The plan will see emissions go down by 63 percent; slightly more ambitious than the original commission proposal.
"Anybody saying we are watering down the climate agenda is simply ignoring the figures," he said on Wednesday morning.
Political parties had already reached an agreement two weeks ago, but in a last-minute upset following intense pressure from industry groups, the law was rejected in a plenary vote in the most recent plenary in Strasbourg..
Liese's own European People's Party (EPP) unexpectedly teamed up with the right-wing European Conservatives & Reformists (ECR) and the hard-right Identity (ID) group to postpone the end of so-called free allowances to 2034 — two years later than was agreed.
This removed all hopes for a majority because the Greens and S&D would not accept this new date, also derailing the proposed border levy on goods imported into Europe and a social fund to help vulnerable households pay the higher energy and fuel bills.
Liese, who negotiated for two weeks until late Tuesday night, got the three big parties — the centre-right EPP, the Socialists & Democrats and the liberal Renew — to agree on a compromise.
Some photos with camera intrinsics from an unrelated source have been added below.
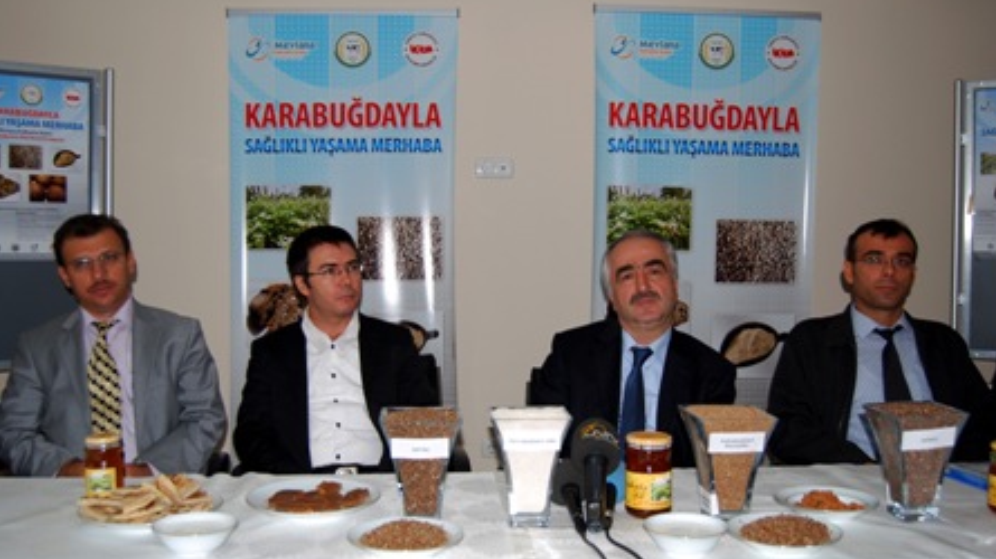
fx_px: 1003
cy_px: 273
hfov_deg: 52.8
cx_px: 499
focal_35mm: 38
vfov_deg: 31.2
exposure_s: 1/60
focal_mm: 24
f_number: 4
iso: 100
Carbon allowances will still end by 2032, but with slower reductions at the start of the phase-out in 2027 and 2028.
"To be honest, I did not expect my group to say yes to this," he said. "Even our Romanian and Bulgarian representatives have supported the report."
The social climate fund was quickly approved, garnering broad support.
The Carbon Border Tax, a complex piece of legislation that mirrors the ETS system but is aimed at imports, was also passed.
Next Tuesday, the 27 members of the European Council, composed of heads of state or government, will negotiate the results with parliament and the commission.